The gene expression sequence of radiated mucosa in an animal mucositis model

Abstract

Oral mucositis is a common, dose-limiting, acute toxicity of radiation therapy administered for the treatment of cancers of the head and neck. Accumulating data would suggest that the pathogenesis of mucositis is complex and involves the sequential interaction of all cell types of the oral mucosa, as well as a number of cytokines and elements of the oral environment. While a number of studies have reported on gene expression of particular cell types in response to radiation, the overall response of irradiated mucosa has only been evaluated in a limited way.
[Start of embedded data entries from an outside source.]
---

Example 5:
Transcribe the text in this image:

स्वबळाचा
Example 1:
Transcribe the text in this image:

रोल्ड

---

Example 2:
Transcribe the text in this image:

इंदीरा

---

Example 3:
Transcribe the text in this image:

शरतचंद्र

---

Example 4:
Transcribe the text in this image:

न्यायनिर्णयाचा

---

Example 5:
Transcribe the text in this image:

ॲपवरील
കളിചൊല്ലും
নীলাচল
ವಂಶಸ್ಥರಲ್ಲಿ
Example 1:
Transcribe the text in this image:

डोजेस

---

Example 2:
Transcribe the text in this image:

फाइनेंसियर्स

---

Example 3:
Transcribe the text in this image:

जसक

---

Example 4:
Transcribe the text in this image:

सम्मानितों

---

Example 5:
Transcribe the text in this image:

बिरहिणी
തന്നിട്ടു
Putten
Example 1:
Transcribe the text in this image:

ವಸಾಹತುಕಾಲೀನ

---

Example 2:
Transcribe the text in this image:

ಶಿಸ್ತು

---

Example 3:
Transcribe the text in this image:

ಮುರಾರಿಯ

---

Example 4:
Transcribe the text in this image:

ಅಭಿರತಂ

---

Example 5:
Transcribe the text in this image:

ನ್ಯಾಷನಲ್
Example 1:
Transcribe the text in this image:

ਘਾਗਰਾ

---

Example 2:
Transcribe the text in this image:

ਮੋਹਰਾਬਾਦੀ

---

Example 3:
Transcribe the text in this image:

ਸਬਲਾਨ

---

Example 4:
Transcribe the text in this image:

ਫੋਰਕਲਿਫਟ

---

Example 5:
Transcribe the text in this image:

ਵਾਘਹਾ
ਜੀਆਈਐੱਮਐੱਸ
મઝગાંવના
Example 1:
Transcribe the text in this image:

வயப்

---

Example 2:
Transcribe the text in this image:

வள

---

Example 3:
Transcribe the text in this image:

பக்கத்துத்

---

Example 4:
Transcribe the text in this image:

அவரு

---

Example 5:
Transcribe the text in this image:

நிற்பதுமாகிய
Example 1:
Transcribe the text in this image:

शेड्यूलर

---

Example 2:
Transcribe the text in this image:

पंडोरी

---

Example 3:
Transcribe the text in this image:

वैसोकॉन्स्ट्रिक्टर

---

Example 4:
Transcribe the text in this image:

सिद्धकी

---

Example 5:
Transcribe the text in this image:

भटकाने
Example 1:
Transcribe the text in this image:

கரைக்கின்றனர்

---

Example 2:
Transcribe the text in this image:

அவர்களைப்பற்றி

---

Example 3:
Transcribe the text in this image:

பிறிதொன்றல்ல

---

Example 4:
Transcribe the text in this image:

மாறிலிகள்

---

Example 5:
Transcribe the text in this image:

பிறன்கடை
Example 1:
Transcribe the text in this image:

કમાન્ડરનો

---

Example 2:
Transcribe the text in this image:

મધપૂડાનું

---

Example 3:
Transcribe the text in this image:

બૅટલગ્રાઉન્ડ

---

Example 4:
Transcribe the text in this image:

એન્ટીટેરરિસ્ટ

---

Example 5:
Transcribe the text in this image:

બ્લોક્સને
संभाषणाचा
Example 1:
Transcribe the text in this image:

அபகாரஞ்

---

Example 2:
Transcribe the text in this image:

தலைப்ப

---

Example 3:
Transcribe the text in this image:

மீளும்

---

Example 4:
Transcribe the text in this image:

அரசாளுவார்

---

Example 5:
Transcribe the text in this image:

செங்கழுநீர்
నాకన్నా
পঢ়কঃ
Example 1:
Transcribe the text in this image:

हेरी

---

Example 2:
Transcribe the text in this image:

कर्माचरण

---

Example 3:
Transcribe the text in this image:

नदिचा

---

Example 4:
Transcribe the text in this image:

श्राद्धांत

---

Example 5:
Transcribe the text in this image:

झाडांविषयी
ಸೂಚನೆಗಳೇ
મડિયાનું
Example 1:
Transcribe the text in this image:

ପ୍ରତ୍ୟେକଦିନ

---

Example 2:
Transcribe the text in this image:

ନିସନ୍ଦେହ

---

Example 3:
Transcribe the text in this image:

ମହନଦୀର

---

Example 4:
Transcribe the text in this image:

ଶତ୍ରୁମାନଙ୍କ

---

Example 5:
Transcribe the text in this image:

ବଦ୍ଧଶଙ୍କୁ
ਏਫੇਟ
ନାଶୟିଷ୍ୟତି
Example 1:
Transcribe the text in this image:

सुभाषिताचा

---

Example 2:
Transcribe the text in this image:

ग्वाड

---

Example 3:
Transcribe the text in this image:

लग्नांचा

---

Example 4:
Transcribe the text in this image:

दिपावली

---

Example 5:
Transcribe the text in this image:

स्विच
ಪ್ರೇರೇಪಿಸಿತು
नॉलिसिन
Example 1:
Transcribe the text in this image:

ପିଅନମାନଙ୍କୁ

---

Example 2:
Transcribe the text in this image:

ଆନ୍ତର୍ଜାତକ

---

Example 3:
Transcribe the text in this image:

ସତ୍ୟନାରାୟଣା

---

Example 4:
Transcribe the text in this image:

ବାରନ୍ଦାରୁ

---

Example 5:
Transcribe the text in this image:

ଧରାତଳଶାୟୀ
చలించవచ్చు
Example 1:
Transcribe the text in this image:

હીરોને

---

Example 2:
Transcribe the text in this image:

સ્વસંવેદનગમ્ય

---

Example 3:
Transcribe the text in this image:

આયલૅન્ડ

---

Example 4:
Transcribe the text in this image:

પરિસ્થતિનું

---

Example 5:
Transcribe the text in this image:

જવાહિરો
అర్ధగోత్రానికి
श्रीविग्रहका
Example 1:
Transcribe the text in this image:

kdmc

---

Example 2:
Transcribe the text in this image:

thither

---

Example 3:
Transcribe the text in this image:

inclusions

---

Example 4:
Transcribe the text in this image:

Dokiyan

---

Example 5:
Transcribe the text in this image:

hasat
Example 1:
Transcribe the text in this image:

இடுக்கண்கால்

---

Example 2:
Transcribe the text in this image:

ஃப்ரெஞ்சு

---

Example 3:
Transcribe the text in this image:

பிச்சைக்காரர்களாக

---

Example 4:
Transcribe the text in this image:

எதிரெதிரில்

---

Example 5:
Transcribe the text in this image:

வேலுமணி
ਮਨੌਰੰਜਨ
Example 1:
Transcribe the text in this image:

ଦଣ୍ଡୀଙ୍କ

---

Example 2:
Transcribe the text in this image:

The present study was undertaken to evaluate the expression of a target group of genes using RNA quantification assays and, more broadly, to assess patterns of mucosal gene expression using DNA microarray hybridization. Our results demonstrate the sequential upregulation of a series of genes that, when taken collectively, suggest an intricate functional interaction.

Figure 1

Typical mucositis curve following radiation of the hamster cheek pouch . Mucositis was induced with a single dose of radiation (35 Gy) administered on day 0. Irradiation specifically targeted the left buccal pouch mucosa using a lead shield to isolate it from the rest of the animal. Mucositis was scored on a scale ranging from 0 for normal, to 5 for severe ulceration using the following definitions: 0 = healthy pouch; 1 = erythema, but no mucosal erosion; 2 = severe erythema and vasodilation, superficial erosion may be present; 3 = ulcer formation at one or more sites with cumulative size of ulcers equal to or less than 25% of pouch surface area; 4 = ulceration with cumulative size equal to approximately 50% of pouch surface area; 5 = ulceration involving virtually all of pouch surface area.

Figure 2

Fluorogenic RT‐PCR measurement of heat shock protein 70 (▪), heat shock protein 90 (◆), cyclin A (s), p53 (×), and polδ (•) gene expression with respect to time following radiation.